Collected data
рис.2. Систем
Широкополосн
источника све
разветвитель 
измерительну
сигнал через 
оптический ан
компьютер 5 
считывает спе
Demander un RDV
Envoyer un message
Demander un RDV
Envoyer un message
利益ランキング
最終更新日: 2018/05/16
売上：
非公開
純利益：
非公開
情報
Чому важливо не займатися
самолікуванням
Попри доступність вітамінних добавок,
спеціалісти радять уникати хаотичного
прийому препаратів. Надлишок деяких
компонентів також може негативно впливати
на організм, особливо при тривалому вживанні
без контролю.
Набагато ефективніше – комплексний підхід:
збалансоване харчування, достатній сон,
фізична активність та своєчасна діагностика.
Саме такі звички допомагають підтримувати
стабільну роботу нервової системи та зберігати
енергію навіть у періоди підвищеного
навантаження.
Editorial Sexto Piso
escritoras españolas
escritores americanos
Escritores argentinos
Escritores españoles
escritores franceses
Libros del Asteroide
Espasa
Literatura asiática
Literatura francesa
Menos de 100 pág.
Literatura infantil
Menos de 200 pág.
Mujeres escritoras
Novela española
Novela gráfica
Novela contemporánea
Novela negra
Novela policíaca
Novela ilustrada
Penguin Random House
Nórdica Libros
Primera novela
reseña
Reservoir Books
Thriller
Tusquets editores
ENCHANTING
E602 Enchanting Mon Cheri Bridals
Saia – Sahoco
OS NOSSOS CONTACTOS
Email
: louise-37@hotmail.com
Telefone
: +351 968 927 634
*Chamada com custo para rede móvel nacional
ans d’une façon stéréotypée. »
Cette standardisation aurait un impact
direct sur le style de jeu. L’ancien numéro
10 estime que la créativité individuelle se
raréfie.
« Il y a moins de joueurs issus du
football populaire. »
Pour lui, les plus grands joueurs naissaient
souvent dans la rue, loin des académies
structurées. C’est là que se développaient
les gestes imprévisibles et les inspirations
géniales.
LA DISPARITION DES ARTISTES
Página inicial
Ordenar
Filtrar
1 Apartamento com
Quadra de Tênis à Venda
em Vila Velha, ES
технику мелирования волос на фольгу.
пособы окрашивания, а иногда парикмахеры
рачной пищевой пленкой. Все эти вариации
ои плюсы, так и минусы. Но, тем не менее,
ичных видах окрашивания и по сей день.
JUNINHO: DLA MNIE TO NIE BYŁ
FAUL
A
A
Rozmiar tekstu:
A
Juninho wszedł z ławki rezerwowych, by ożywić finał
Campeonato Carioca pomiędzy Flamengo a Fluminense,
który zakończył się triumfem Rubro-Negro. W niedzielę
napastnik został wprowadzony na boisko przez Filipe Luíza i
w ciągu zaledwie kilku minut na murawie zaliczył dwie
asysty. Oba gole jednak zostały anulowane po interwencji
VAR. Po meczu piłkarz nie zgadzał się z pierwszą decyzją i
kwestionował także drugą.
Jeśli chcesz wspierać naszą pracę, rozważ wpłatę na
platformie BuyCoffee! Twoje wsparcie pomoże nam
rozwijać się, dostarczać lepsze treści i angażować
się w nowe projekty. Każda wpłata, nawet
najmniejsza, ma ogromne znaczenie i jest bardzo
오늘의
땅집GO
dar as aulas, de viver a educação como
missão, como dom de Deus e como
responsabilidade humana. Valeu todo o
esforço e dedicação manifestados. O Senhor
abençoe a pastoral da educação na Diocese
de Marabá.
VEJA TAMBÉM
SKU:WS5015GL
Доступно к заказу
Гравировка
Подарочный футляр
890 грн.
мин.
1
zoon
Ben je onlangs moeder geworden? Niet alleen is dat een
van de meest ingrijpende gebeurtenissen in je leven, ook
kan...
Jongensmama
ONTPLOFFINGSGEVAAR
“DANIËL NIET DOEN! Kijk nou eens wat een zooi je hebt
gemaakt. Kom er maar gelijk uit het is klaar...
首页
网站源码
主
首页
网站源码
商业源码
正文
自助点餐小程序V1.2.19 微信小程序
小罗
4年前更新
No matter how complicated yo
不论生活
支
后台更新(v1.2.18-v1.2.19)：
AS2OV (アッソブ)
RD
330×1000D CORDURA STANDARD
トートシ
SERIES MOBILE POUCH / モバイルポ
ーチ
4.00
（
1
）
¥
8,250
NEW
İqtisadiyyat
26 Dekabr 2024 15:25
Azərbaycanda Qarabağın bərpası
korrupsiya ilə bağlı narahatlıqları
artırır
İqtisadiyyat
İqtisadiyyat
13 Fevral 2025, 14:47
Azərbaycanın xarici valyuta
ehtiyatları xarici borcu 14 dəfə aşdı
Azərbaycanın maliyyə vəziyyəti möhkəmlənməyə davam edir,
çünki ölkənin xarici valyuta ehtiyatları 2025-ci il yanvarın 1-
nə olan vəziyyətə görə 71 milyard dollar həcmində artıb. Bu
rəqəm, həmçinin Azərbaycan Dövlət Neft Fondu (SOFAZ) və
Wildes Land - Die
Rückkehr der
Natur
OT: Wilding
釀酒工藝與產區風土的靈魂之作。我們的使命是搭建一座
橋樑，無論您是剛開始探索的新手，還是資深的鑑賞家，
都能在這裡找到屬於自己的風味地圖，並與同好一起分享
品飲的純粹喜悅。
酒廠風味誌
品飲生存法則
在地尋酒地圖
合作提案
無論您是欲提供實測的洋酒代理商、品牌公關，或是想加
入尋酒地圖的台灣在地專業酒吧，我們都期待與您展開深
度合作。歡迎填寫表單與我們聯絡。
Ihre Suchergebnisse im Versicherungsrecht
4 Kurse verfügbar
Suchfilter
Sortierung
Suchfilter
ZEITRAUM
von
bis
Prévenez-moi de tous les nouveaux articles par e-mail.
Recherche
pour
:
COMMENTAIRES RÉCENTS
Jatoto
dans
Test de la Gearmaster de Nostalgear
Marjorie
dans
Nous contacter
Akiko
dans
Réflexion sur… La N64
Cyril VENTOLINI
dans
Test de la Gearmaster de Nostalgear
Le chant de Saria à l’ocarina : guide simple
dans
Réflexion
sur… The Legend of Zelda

> Activity
Go through the entries above and copy out every line that includes the word "educação".

> Exercise output
dar as aulas, de viver a educação como
abençoe a pastoral da educação na Diocese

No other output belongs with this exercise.